Another one is IKEA 4x6" photo frames. They are clearly labelled as 4x6, but they won’t actually hold a standard photo that is that size. They’re just a couple of millimeters off in both directions. You have to trim the photos to get them to fit. I think they’re actually metric sized at 10x15cm, which is 3.94x5.9". How can they sell these?
Amen to that! There is no efficacy study showing pyrethrins to be effective as a spot-on application. However, companies “copy cat” the application design of Advantage and Frontline. Do not buy Hartz products, especially!
If only I’d known this a few months ago. We had a terrible experience with their cat flea product. Do you have any information on what, exactly, they do differently than the other flea/tick companies?
Hartz Mountain has a long history of what I and many others consider poor ethical behavior. They marketed a product years ago called Blockade that was very effective against fleas, but killed many animals. Rather than pull the product, they instead paid the vet bills of those whose animals died. Eventually there was so much negative press that the product was reformulated.
You and me both. I only use it with the nail polish remover opened and ready to go.

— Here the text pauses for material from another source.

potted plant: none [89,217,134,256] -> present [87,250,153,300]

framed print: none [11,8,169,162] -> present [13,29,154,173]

irishgirl, my hair laughs at hair remover cream. No, really, you can hear the tiny little giggles when I lose my mind and think the NEW, IMPROVED stuff might actually work and waste some money on it. Same with wax strips. The only thing that works on my tough, well-planted hair is hot wax or a tweezer.

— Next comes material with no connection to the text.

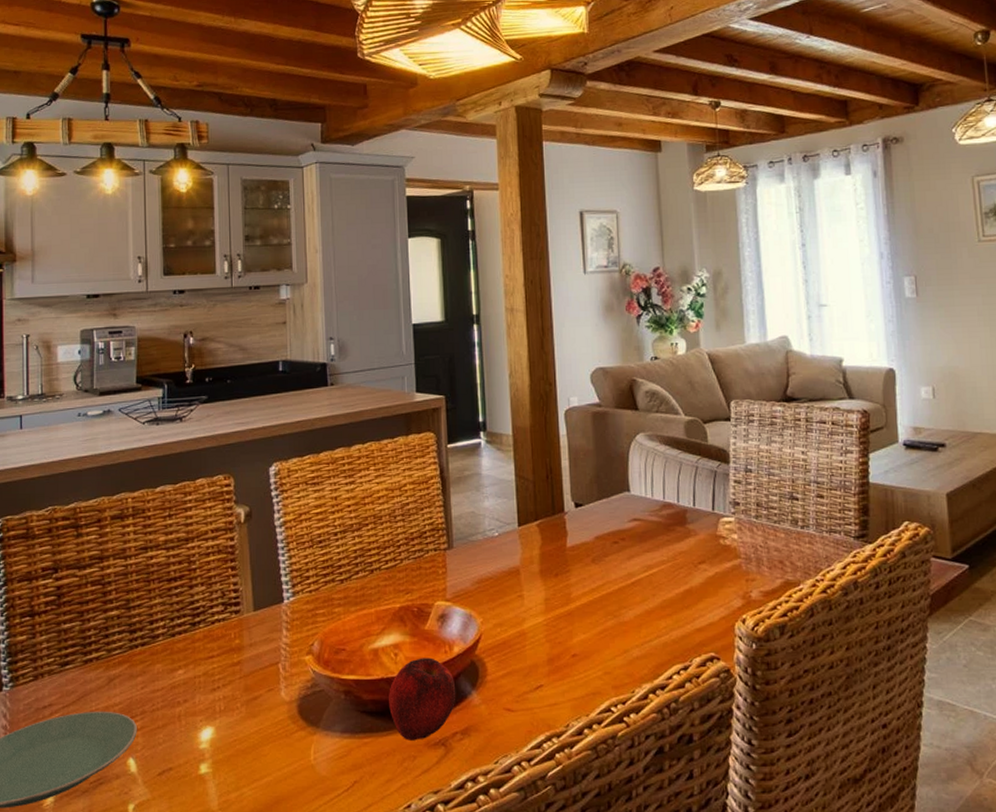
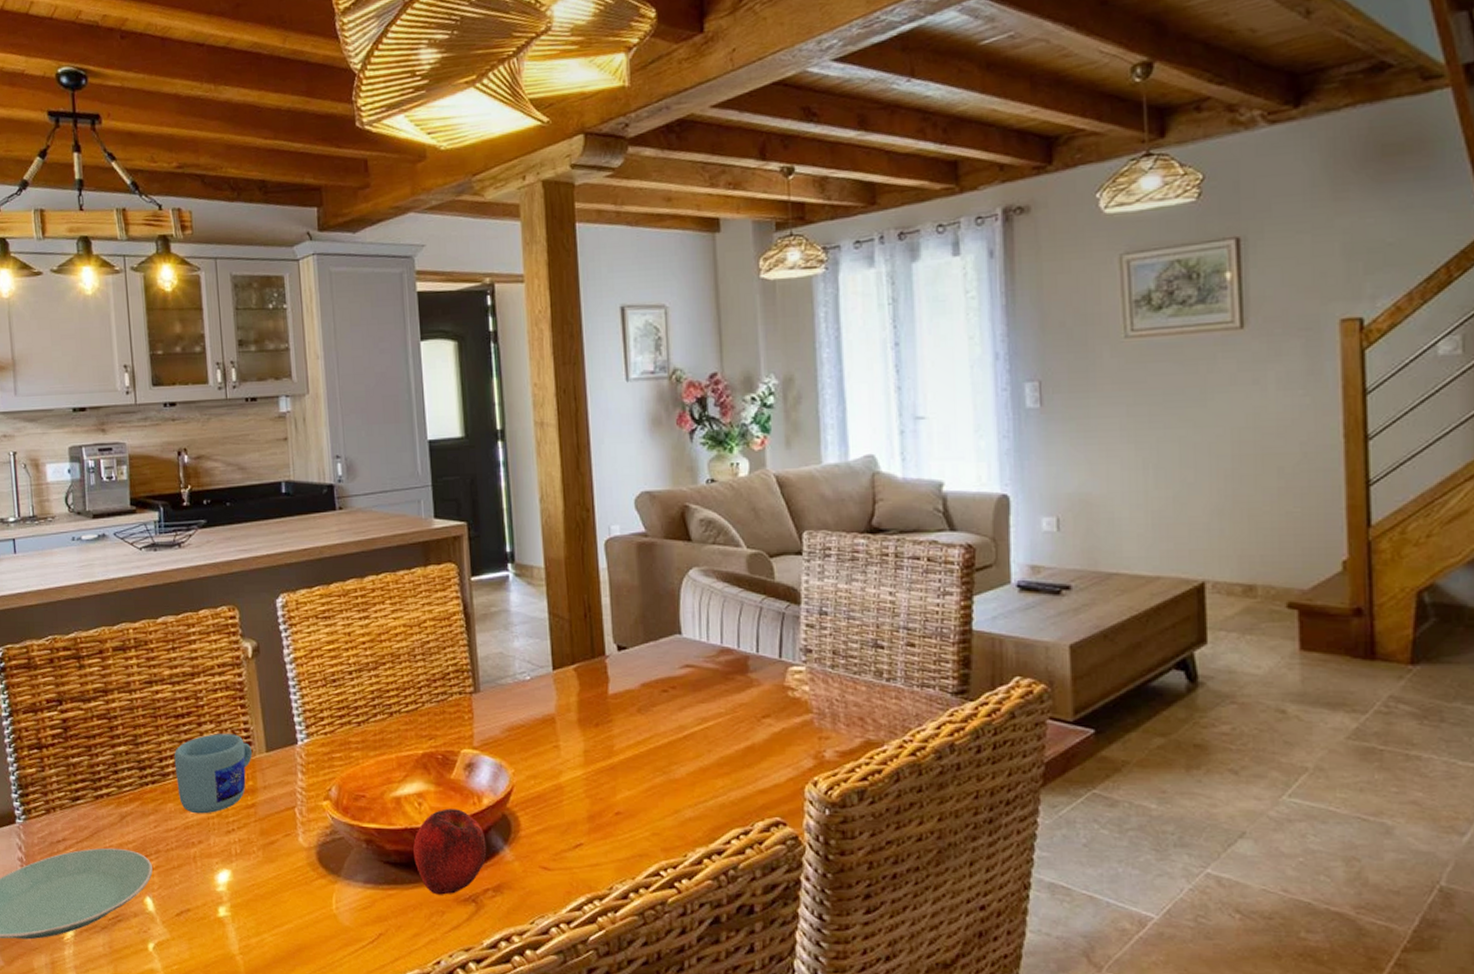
mug: none [164,595,240,673] -> present [174,734,252,814]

You know, up until now, I thought the worst possible pet care job was expressing dogs’ anal glands for them.
It must take serious protective gear to vacuum your shark.
I bought one at Padeye’s recommendation, and yes, I could use it to illuminate an airport runway. It would blind anyone who looked right at it, and it’s small enough to fit in my hand. I could also knock someone’s teeth out with it. You do get what you pay for; if you want a flashlight you can attach to your key ring that also lights things up in a meaningful way, it’s gonna cost ya. I feel so much safer having it with me at all times that it was worth the money. IANA shill for Surefire either, just a satisfied customer.
elmwood: Your dog is adorable.
Drain openers: I buy Zep professional strength drain opener. My best landlord told me about it and I buy it at Home Depot (they don’t sell it in the grocery). Works great… and I have hair that’s 3’ long and falls out by the fist full, or so it seems.